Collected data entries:
________________

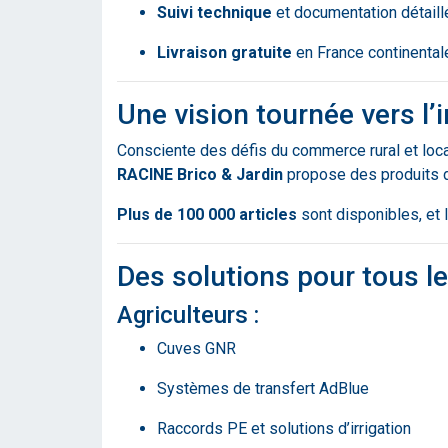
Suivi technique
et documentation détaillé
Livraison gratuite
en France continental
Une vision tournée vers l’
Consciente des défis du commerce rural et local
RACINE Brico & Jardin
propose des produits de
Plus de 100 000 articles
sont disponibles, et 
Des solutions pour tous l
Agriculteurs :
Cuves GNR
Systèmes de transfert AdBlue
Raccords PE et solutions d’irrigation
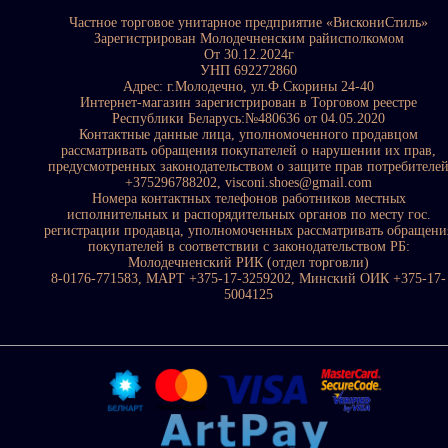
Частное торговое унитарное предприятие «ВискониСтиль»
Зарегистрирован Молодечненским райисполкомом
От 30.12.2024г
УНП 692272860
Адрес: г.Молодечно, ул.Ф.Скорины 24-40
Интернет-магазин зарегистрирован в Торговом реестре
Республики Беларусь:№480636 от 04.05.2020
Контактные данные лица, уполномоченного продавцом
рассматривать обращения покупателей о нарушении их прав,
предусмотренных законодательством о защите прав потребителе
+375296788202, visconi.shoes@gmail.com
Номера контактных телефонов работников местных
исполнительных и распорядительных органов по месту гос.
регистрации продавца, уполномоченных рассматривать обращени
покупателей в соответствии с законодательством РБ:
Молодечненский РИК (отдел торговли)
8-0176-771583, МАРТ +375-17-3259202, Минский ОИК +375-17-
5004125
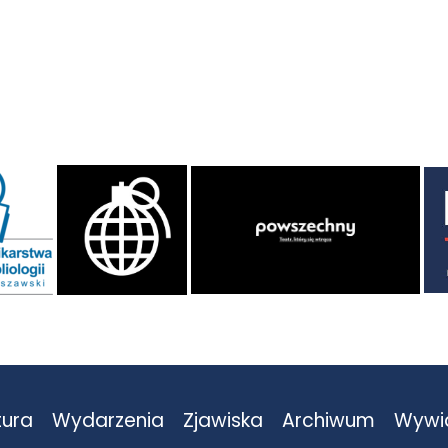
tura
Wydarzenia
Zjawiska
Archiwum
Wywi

________________

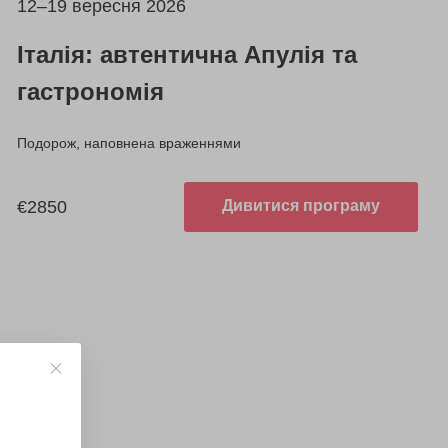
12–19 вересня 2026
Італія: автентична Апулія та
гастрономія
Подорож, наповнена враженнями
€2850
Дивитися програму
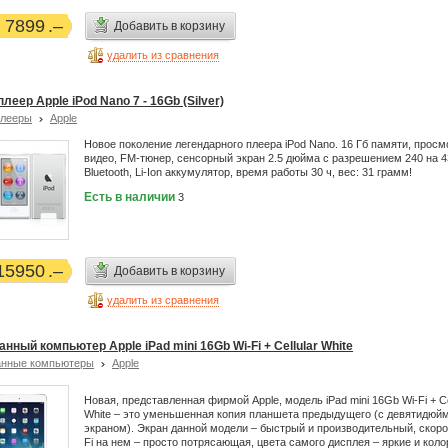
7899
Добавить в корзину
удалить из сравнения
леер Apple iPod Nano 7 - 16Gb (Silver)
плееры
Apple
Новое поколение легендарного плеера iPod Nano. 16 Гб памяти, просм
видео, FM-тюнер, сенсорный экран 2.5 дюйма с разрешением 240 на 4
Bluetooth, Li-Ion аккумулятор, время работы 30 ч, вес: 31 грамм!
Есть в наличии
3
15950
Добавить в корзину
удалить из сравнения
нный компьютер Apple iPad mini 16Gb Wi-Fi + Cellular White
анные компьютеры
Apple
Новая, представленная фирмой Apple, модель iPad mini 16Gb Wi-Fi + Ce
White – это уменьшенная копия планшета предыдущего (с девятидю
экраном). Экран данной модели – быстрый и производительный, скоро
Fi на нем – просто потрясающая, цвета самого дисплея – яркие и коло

________________

- Exercise prompt -
In the records above, each line with the string "прав" should be copied.

- The completed task -
рассматривать обращения покупателей о нарушении их прав,
предусмотренных законодательством о защите прав потребителе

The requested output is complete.